Advertisers and marketing companies target our deep-seated desire to begin anew with the promise of the latest, cutting-edge products and technologies. We cannot escape the invitations of a consumerist society.

Even as we purchase and consume “new and improved” products we know well that the promises of advertisers are passing and transitory. Today’s newest product quickly becomes yesterday’s obsolete and passing fad. And the illusory promise of something new returns with vibrant images and catchy tunes of the next round of commercials.

“Then I, John, saw a new heaven and a new earth.” This powerful vision, described in the Book of Revelation, describes the passing of the former heaven and the former earth and the inauguration of a new heaven and earth.

This is God’s promise that should get our attention in this Easter season. For it is the promise of a new life of grace that is lodged deep in our hearts that only God can fulfill. John, the author of the Book of Revelation, then writes these stirring words: “The One who sat on the throne said, ‘Behold, I make all things new.’”

Only God can make what is truly and really new. Only the creator of heaven and earth can bring something new into existence, out of nothing. And what God promises to make new is truly beyond our limited human imagination.

But the newness that comes from God is not a philosophical or theological abstraction. It is tangible and as real as our daily existence. God wants to make us new in the concrete, daily and ordinary circumstances of our lives, with all its joys and challenges.

God’s desire to dwell among us is the guarantee that his forgiving love will make all things new.

In today’s Gospel, Jesus points to the heart of Christian discipleship: “I give you a new commandment: Love one another.” We could say these words of Jesus summarize the entire Gospel.
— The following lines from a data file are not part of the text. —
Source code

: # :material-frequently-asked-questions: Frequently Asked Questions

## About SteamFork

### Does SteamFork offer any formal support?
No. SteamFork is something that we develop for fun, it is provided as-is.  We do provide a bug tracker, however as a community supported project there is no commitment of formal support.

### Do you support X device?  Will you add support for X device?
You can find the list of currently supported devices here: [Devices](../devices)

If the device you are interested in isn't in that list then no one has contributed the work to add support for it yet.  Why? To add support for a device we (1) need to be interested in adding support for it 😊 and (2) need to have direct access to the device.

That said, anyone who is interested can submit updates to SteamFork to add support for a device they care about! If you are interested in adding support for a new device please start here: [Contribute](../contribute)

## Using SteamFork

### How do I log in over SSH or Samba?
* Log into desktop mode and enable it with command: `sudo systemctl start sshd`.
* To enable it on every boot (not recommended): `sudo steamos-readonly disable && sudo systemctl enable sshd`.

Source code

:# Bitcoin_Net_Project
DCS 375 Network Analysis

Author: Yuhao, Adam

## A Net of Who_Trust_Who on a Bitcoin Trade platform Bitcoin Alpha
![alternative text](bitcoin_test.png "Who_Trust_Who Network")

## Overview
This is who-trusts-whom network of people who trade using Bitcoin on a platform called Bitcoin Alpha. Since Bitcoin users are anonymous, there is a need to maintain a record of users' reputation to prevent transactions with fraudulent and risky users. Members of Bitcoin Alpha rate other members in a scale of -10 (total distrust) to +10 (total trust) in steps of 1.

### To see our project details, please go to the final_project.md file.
In Jesus’ command, we encounter the most concrete, lasting and real promise of what is new. Love is the most powerful creative force, stronger than every division and violence that originates in our fallen human condition.

Love is God’s response to human ingratitude and sin. Jesus’ gift of a new commandment of love makes real the gift of his life, death and resurrection, by which God makes all things new.

As we continue our Easter journeys, may our love of God and love of neighbor bring into all our relationships the newness of God’s promise of a new heaven and a new earth. In Easter faith we are strengthened to pray with confidence, “speak to me, Lord.”